Partners in Data Science – Gentry White, ACEMS & QUT Centre for Data Science Watch video
Gentry White discusses the unique partnership between ACEMS, the QUT Centre for Data Science and the ABS, outlining their current program of research and plans for the future.
AusEnHealth Project: Climate and Air Quality Vulnerability Index Development & ABS Data Use – Dr Aiden Price Watch video
The changing nature of many hazards, coupled with growing and ageing populations and infrastructure in exposed areas is leading to increased vulnerability across Australia and internationally.

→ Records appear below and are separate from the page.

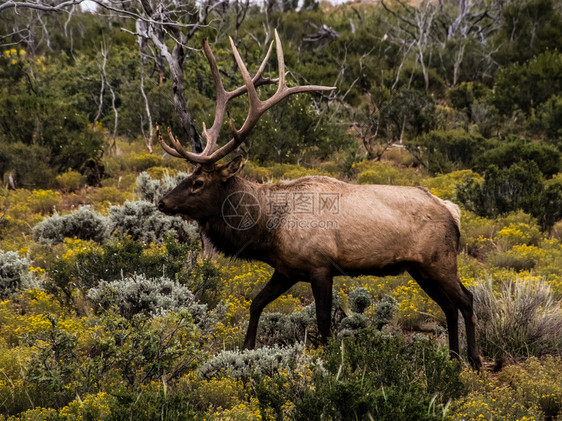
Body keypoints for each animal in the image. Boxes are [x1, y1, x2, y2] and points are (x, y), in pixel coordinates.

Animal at [156, 31, 482, 370]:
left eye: (198, 182)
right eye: (187, 176)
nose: (162, 202)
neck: (268, 229)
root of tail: (454, 211)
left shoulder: (321, 266)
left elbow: (324, 321)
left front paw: (326, 362)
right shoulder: (286, 269)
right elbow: (256, 303)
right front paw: (246, 349)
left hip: (440, 261)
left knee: (466, 299)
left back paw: (473, 360)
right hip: (420, 268)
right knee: (448, 306)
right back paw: (452, 358)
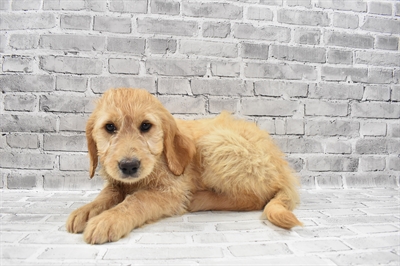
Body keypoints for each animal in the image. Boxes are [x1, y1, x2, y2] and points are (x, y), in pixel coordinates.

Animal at [66, 88, 304, 244]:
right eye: (109, 127)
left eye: (146, 126)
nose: (129, 166)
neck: (159, 160)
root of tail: (283, 168)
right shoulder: (118, 181)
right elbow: (108, 193)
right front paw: (87, 210)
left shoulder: (172, 191)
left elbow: (138, 199)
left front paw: (109, 219)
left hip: (215, 144)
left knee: (255, 198)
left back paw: (200, 199)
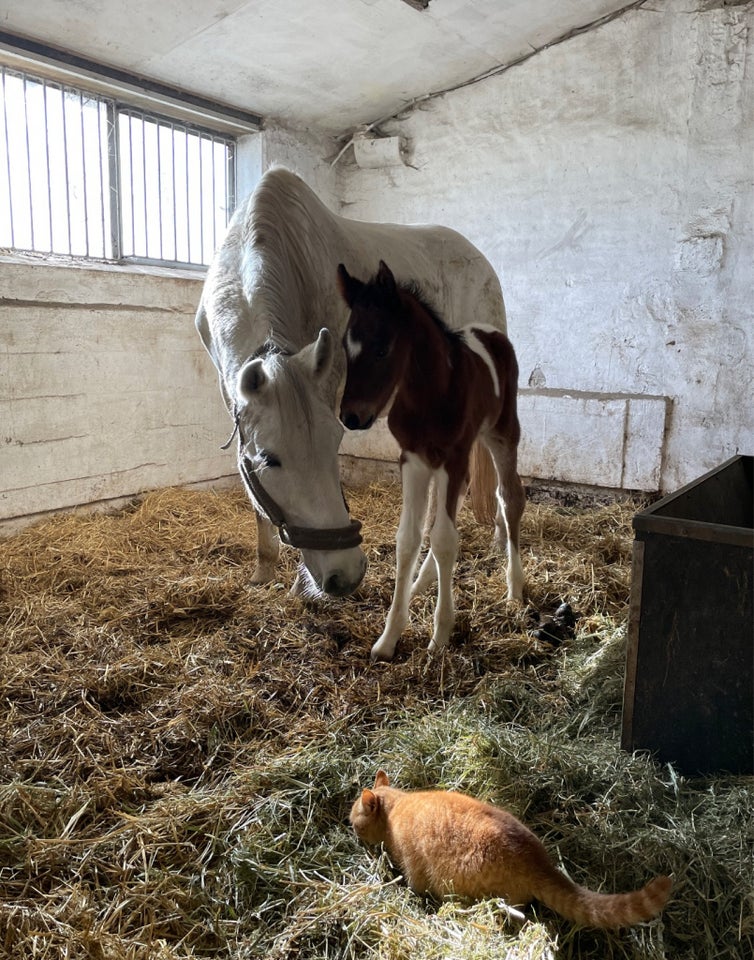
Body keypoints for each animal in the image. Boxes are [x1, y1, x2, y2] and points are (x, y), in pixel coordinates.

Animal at [197, 169, 508, 596]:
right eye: (270, 459)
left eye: (335, 443)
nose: (344, 575)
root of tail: (482, 261)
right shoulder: (231, 393)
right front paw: (263, 571)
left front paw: (299, 585)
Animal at [336, 264, 524, 668]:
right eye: (346, 347)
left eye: (382, 348)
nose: (351, 417)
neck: (430, 393)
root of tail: (491, 331)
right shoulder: (414, 459)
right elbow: (410, 538)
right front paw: (389, 636)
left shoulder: (452, 457)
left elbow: (444, 539)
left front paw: (440, 635)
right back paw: (420, 584)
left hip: (502, 433)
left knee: (510, 497)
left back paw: (515, 587)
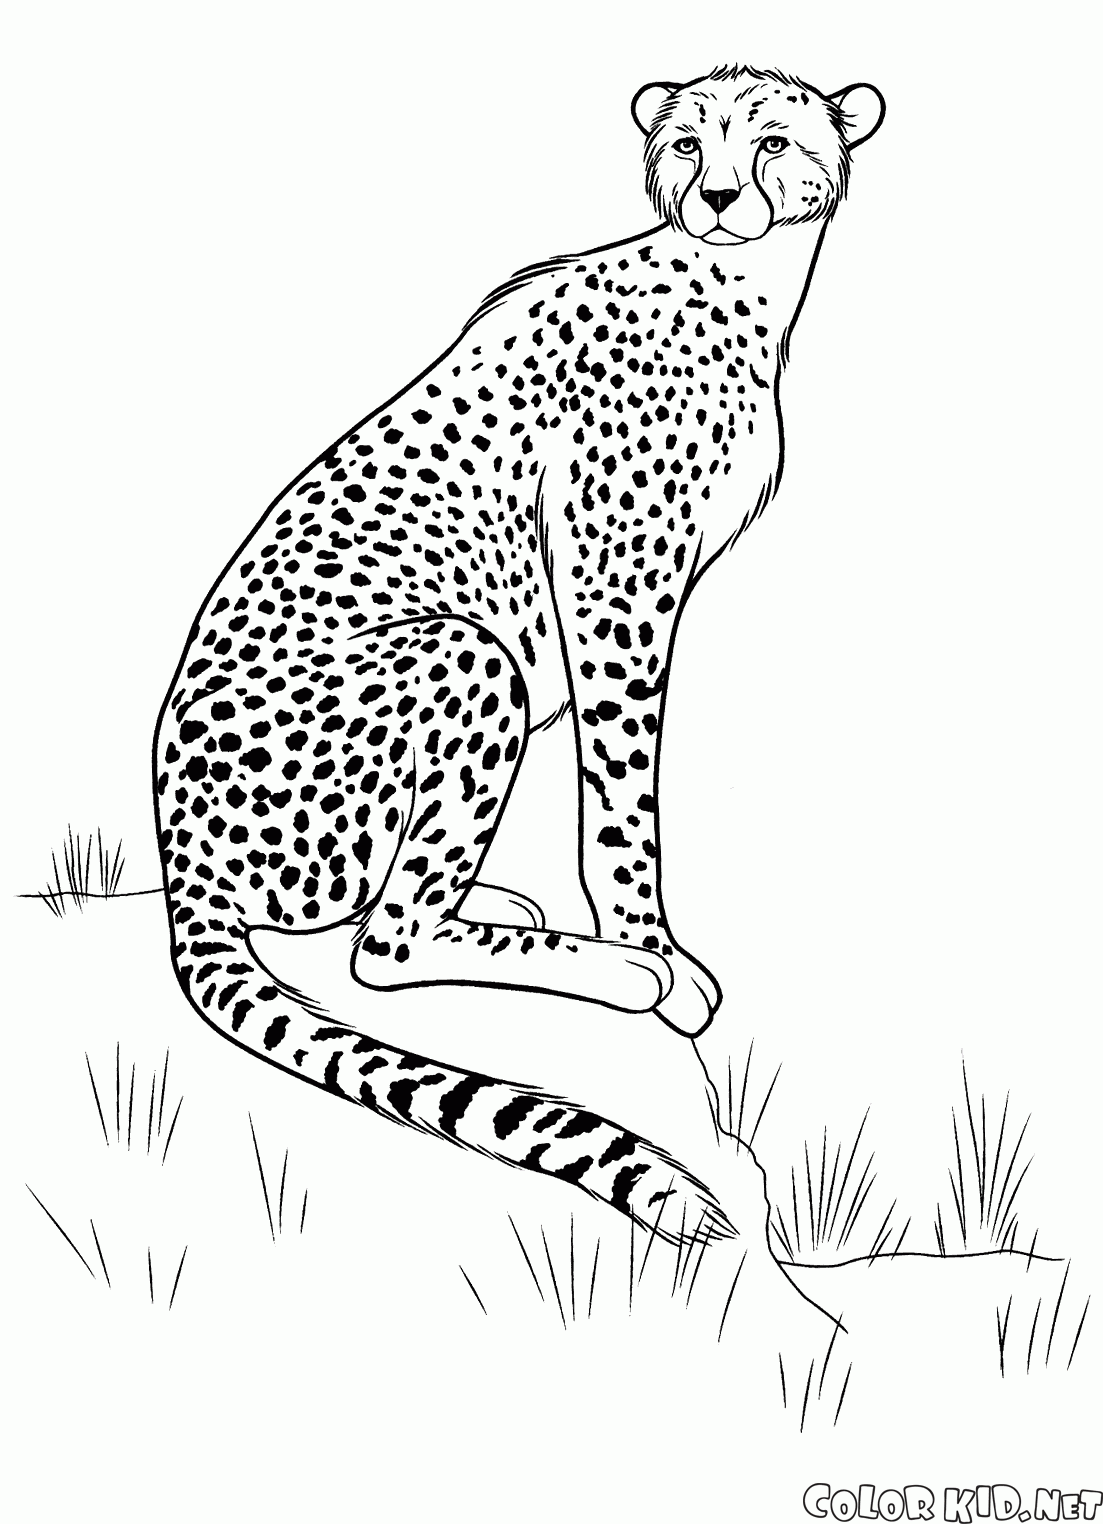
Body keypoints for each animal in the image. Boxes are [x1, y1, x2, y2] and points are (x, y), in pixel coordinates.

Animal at [153, 64, 885, 1252]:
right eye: (689, 144)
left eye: (772, 141)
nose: (720, 196)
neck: (739, 284)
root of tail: (177, 849)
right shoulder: (612, 584)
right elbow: (623, 797)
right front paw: (654, 949)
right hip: (471, 653)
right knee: (384, 945)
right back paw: (613, 971)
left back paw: (501, 901)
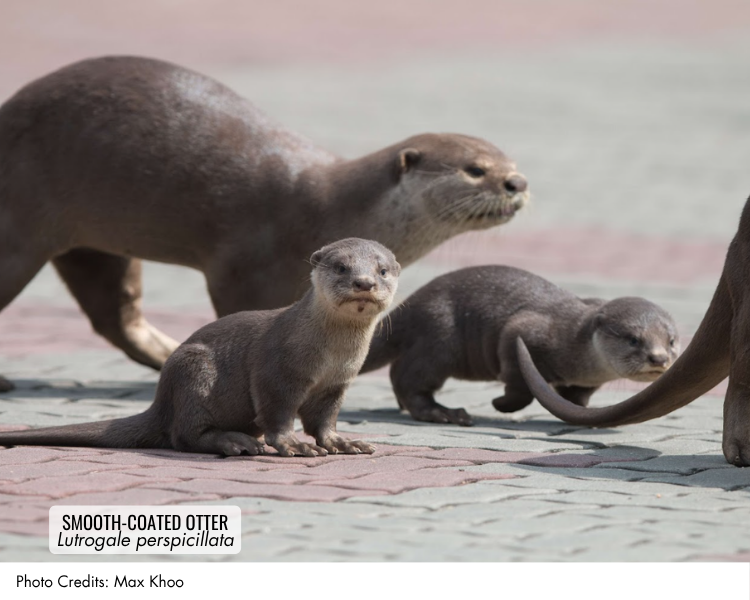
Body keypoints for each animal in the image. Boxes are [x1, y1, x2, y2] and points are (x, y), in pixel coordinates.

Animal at [0, 55, 528, 391]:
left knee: (114, 314)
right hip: (19, 226)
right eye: (475, 169)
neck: (328, 209)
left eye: (508, 160)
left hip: (96, 246)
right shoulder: (243, 266)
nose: (517, 181)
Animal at [0, 238, 400, 457]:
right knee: (183, 435)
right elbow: (279, 416)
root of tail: (162, 399)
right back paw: (233, 442)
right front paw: (294, 445)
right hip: (194, 371)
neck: (330, 355)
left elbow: (324, 420)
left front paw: (342, 443)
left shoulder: (336, 384)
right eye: (341, 266)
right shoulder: (276, 373)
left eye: (382, 270)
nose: (364, 283)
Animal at [360, 266, 679, 426]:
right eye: (633, 339)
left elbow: (579, 395)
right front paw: (501, 405)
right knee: (410, 378)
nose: (659, 358)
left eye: (672, 340)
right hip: (439, 336)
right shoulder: (524, 331)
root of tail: (409, 306)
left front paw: (575, 407)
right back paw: (444, 413)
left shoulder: (586, 380)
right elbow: (520, 385)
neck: (573, 341)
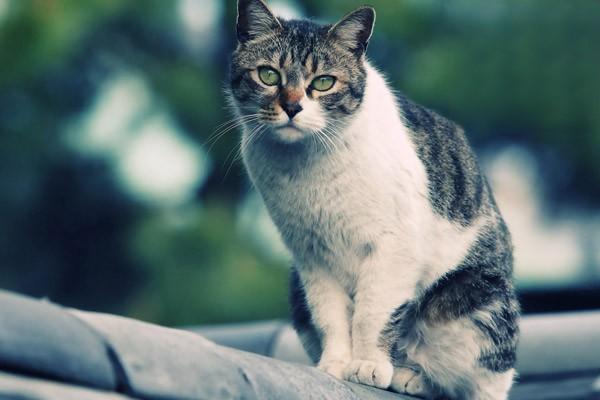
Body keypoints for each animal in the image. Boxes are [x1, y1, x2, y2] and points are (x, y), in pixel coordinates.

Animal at [227, 1, 516, 398]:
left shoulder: (394, 246)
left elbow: (371, 313)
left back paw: (411, 373)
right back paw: (408, 375)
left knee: (482, 378)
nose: (292, 107)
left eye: (323, 82)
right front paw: (335, 365)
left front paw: (366, 364)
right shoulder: (311, 258)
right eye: (269, 75)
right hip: (296, 289)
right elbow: (331, 317)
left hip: (476, 299)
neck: (305, 163)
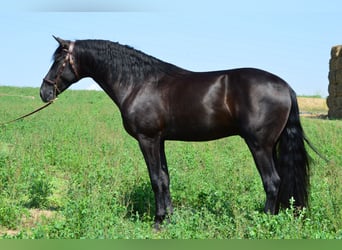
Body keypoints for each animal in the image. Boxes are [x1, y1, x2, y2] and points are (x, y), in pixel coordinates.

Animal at [40, 36, 310, 229]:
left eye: (58, 62)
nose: (44, 92)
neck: (139, 83)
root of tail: (286, 87)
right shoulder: (159, 140)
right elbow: (165, 178)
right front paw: (169, 219)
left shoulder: (147, 139)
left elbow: (155, 179)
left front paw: (158, 222)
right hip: (270, 146)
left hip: (259, 146)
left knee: (272, 182)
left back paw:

AusEnHealth is a multi-agency funded project with the aim to provide tools to support the assessment of population vulnerability through an environmental health lens. This has been achieved by combining air quality and climate data with demographics data, the latter being comprised almost entirely of Census data from the ABS. Other collaborators include BOM and the Centre for Air Pollution, Energy and Health Research (CAHA).
A vulnerability index is calculated from exposure plus sensitivity minus adaptive capacity.

ACEMS Podcast

Every five years, the Australian Bureau of Statistics (ABS), conducts a national Census. The official date of the next census is Tuesday, 10 August. The last Census, in 2016, ran into big problems on Census night, with the website having to be shut down. In this episode, ahead of the 2021 Census on 10 August, ACEMS features the Deputy Australian Statistician with the Australian Bureau of Statistics, Ms Teresa Dickinson, who led the 2021 Census. She explains what they've learnt from the 2016 Census and explores how the COVID-19 pandemic has affected the Census, the future of the Census and how things might change.